Maybe where Digi gets such a bad rap is with the TDM plugs - OK, I'll buy that the PTHD hardware can be faster and cleaner, but why do TDM plugs cost twice what the native versions cost? There really can't be much difference between the two....
Maybe where Digi gets such a bad rap is with the TDM plugs - OK, I'll buy that the PTHD hardware can be faster and cleaner, but why do TDM plugs cost twice what the native versions cost? There really can't be much difference between the two....
...
TDM plugins are likely priced higher mostly because the marketers presume that if you spent $15k+ on a system you can and will pay more for the plugin you want. There may be a smaller user base meaning r+d has to be paid more per user, and it's possible that it takes more porting time to get from a native platform to working on a TDM chip then from one Native platform to another.
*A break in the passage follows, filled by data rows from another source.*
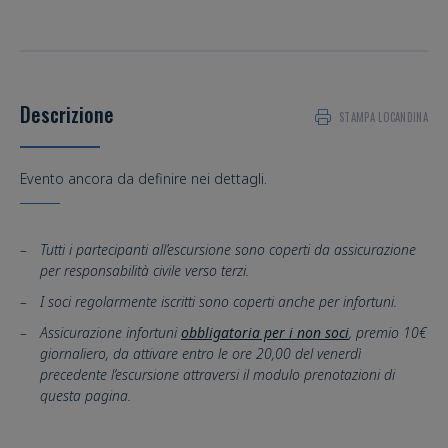
Descrizione
STAMPA LOCANDINA
Evento ancora da definire nei dettagli.
Tutti i partecipanti all’escursione sono coperti da assicurazione
per responsabilità civile verso terzi.
I soci regolarmente iscritti sono coperti anche per infortuni.
Assicurazione infortuni
obbligatoria per i non soci
, premio 10€
giornaliero, da attivare entro le ore 20,00 del venerdì
precedente l’escursione attraversi il modulo prenotazioni di
questa pagina.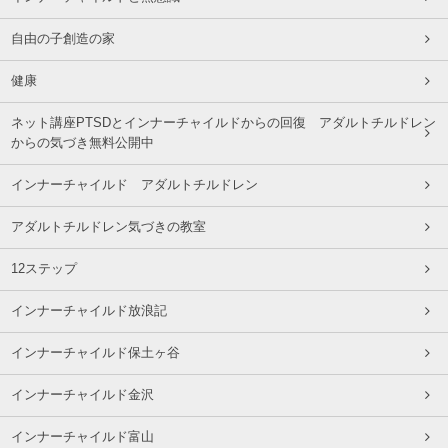
自由の子創造の家
健康
ネット講座PTSDとインナーチャイルドからの回復 アダルトチルドレン
からの気づき無料公開中
インナーチャイルド アダルトチルドレン
アダルトチルドレン気づきの教室
12ステップ
インナーチャイルド放浪記
インナーチャイルド保土ヶ谷
インナーチャイルド金沢
インナーチャイルド富山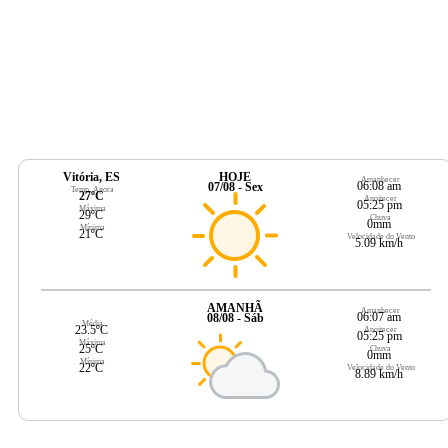
Vitória, ES
HOJE
Amanhecer
06:08 am
07/08 - Sex
Temp. Agora
27ºC
Anoitecer
05:25 pm
Máxima
29ºC
Chuva
0mm
Mínima
21ºC
Velocidade do Vento
5.09 km/h
AMANHÃ
Amanhecer
06:07 am
08/08 - Sáb
Média
23.5ºC
Anoitecer
05:25 pm
Máxima
25ºC
Chuva
0mm
Mínima
22ºC
Velocidade do Vento
8.89 km/h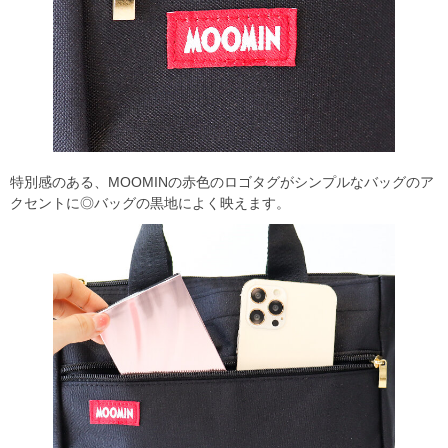
特別感のある、MOOMINの赤色のロゴタグがシンプルなバッグのア
クセントに◎バッグの黒地によく映えます。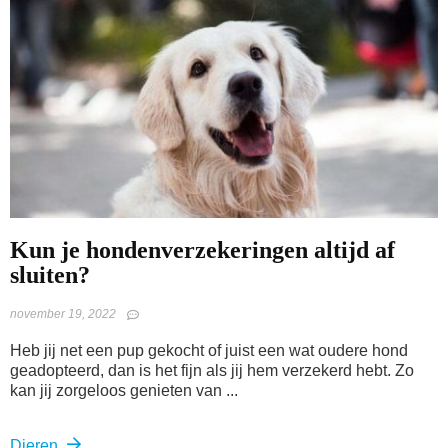
Kun je hondenverzekeringen altijd af
sluiten?
november 19, 2022
Heb jij net een pup gekocht of juist een wat oudere hond
geadopteerd, dan is het fijn als jij hem verzekerd hebt. Zo
kan jij zorgeloos genieten van ...
Dieren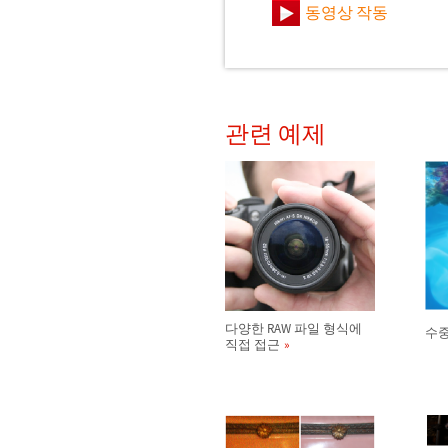
동영상 작동
관련 예제
다양한 RAW 파일 형식에
수중
직접 접근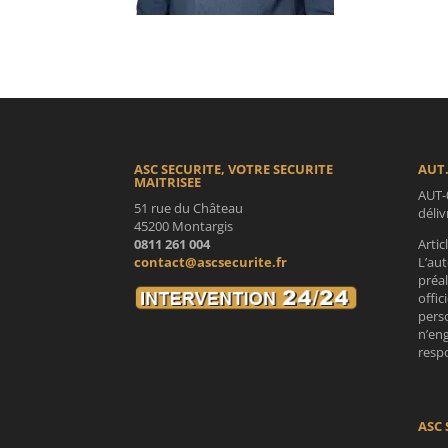
ASC SECURITE, VOTRE SECURITE
AUT.
MAITRISEE
AUT-
51 rue du Château
déli
45200 Montargis
0811 261 004
Artic
contact@ascsecurite.fr
L’aut
préa
offic
perso
n’en
respo
ASC 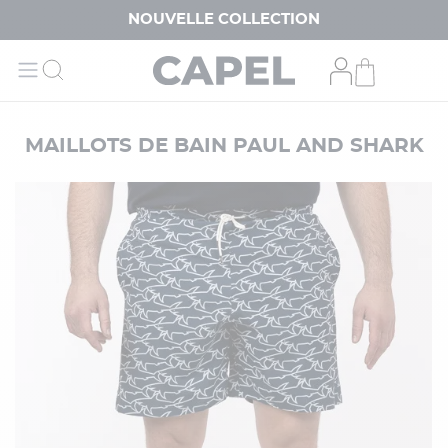
NOUVELLE COLLECTION
MAILLOTS DE BAIN PAUL AND SHARK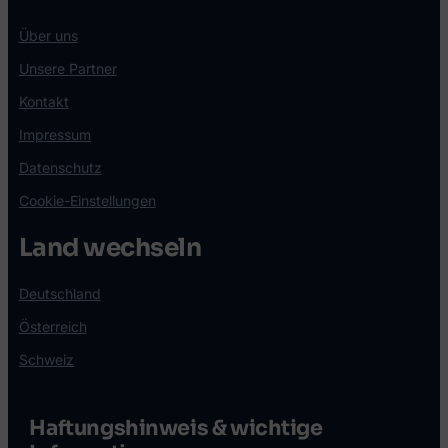
Über uns
Unsere Partner
Kontakt
Impressum
Datenschutz
Cookie-Einstellungen
Land wechseln
Deutschland
Österreich
Schweiz
Haftungshinweis & wichtige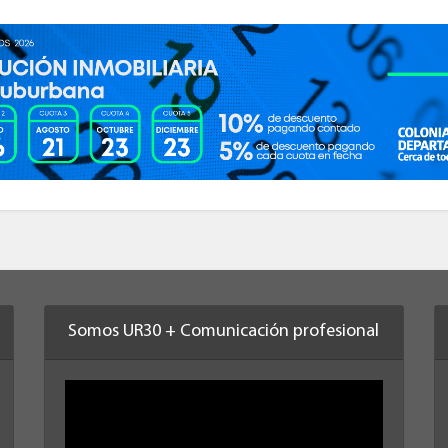
Somos UR30 + Comunicación profesional
Reproductor
de
vídeo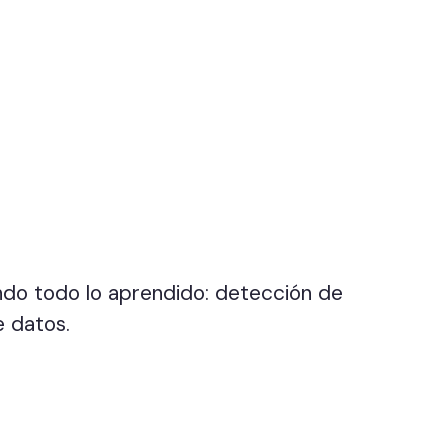
ndo todo lo aprendido: detección de
e datos.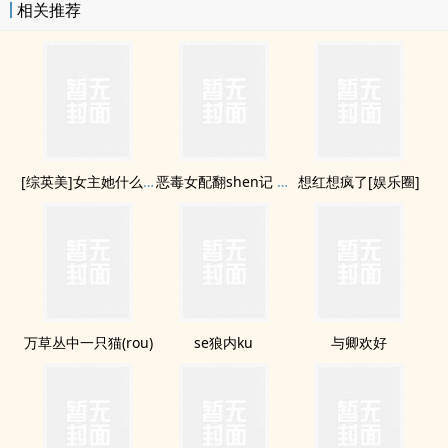
相关推荐
[综英美]女主她什么都能吃
恶毒女配翻shen记 卷二
想红想疯了[娱乐圈]
万草丛中一只猫(rou)
se狼内ku
与卿欢好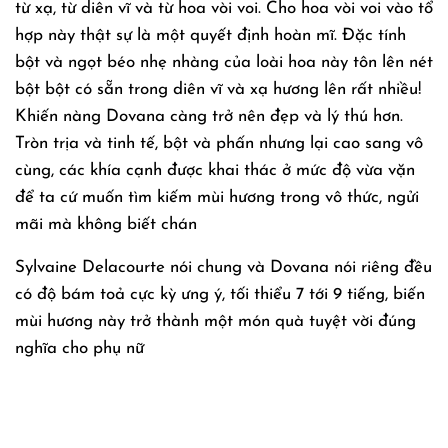
từ xạ, từ diên vĩ và từ hoa vòi voi. Cho hoa vòi voi vào tổ
hợp này thật sự là một quyết định hoàn mĩ. Đặc tính
bột và ngọt béo nhẹ nhàng của loài hoa này tôn lên nét
bột bột có sẵn trong diên vĩ và xạ hương lên rất nhiều!
Khiến nàng Dovana càng trở nên đẹp và lý thú hơn.
Tròn trịa và tinh tế, bột và phấn nhưng lại cao sang vô
cùng, các khía cạnh được khai thác ở mức độ vừa vặn
để ta cứ muốn tìm kiếm mùi hương trong vô thức, ngửi
mãi mà không biết chán
Sylvaine Delacourte nói chung và Dovana nói riêng đều
có độ bám toả cực kỳ ưng ý, tối thiểu 7 tới 9 tiếng, biến
mùi hương này trở thành một món quà tuyệt vời đúng
nghĩa cho phụ nữ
Of course that wouldn't explain the expense for the large number of plug ins that STARTED as TDM (tdm was pretty much the first pro DAW plug in format- with waves being one of/ or the first third party plugin developers.).
DP 4.6 in DAE mode seems to bog down and get slow and unstable considerably more easily than the same session ported to ProTools. But could a native DP session have 60 tracks, 40 or 50 double precision eq plugins, 20+ compressors six different virual instruments, maybe 120 voices between them and a few reverbs to boot?
DP 4.6 in DAE mode seems to bog down and get slow and unstable considerably more easily than the same session ported to ProTools. But could a native DP session have 60 tracks, 40 or 50 double precision eq plugins, 20+ compressors six different virual instruments, maybe 120 voices between them and a few reverbs to boot?